Where Fuel Once Flowed, with Laura del Pino

Friday 12/12 at 4:30 p.m. and Saturday 12/13 at 1:00 p.m.

North of SoHo, the city once opened into an urban archipelago of service stations, repair shops, and garages known as Gasoline Alley. Its fragments shaped the daily choreography of the neighborhood: trucks idling at the curb, taxis cutting across irregular lots, mechanics working in narrow bays carved out by earlier street widenings. Almost all of it is gone now. This walk traces what remains of that landscape and what replaced it, moving from the lingering service edges of Lafayette Street to the last gas station downtown at 51–63 Eighth Avenue.

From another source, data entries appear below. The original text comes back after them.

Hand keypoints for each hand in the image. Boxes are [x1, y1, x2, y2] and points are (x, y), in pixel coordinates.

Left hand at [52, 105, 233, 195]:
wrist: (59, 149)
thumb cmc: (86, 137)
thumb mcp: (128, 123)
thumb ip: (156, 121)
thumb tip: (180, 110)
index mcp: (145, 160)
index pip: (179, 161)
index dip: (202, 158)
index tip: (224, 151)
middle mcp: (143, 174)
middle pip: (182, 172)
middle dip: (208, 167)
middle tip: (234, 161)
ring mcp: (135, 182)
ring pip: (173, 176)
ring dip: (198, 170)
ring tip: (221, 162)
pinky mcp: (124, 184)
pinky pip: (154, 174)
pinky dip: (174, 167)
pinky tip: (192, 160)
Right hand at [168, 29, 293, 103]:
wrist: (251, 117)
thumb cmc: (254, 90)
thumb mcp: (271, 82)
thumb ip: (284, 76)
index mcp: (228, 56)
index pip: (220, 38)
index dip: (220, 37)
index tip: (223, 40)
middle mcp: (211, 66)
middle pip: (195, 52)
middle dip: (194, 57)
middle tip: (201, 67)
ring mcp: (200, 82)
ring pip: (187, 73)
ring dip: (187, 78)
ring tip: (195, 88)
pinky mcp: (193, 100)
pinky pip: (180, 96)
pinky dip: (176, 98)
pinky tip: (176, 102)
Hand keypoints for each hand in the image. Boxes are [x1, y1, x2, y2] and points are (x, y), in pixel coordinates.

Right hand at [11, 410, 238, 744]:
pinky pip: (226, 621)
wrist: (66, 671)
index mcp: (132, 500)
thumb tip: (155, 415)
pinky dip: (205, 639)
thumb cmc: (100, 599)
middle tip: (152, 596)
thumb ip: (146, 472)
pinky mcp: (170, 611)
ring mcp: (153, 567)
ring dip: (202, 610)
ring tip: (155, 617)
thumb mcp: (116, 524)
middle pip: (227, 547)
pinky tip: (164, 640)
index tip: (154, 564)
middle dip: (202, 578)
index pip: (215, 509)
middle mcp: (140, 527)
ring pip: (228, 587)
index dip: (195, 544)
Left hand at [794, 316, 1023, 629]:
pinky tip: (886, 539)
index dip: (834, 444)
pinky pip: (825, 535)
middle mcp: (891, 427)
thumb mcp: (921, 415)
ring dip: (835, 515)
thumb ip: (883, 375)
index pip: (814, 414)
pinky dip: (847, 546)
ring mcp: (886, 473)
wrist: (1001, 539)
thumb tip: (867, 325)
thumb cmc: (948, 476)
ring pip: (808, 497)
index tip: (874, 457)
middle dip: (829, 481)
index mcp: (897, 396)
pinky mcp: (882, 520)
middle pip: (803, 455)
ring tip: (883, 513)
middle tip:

As we follow these ghost infrastructures, we examine how land value, mobility, and taste conspire to erase “messier” urban spaces, and how their disappearance renders the city more palatable—smoothed, curated, and increasingly detached from the frictions that once animated it.

About the guide:
Laura del Pino is an architect, educator, and researcher investigating the spatial, infrastructural, and ecological forces shaping contemporary urban environments. She is an adjunct professor at the New York Institute of Technology and Kean University. This walk draws from her essay published in Urban Omnibus, “Four and a Half Gasoline Stations.”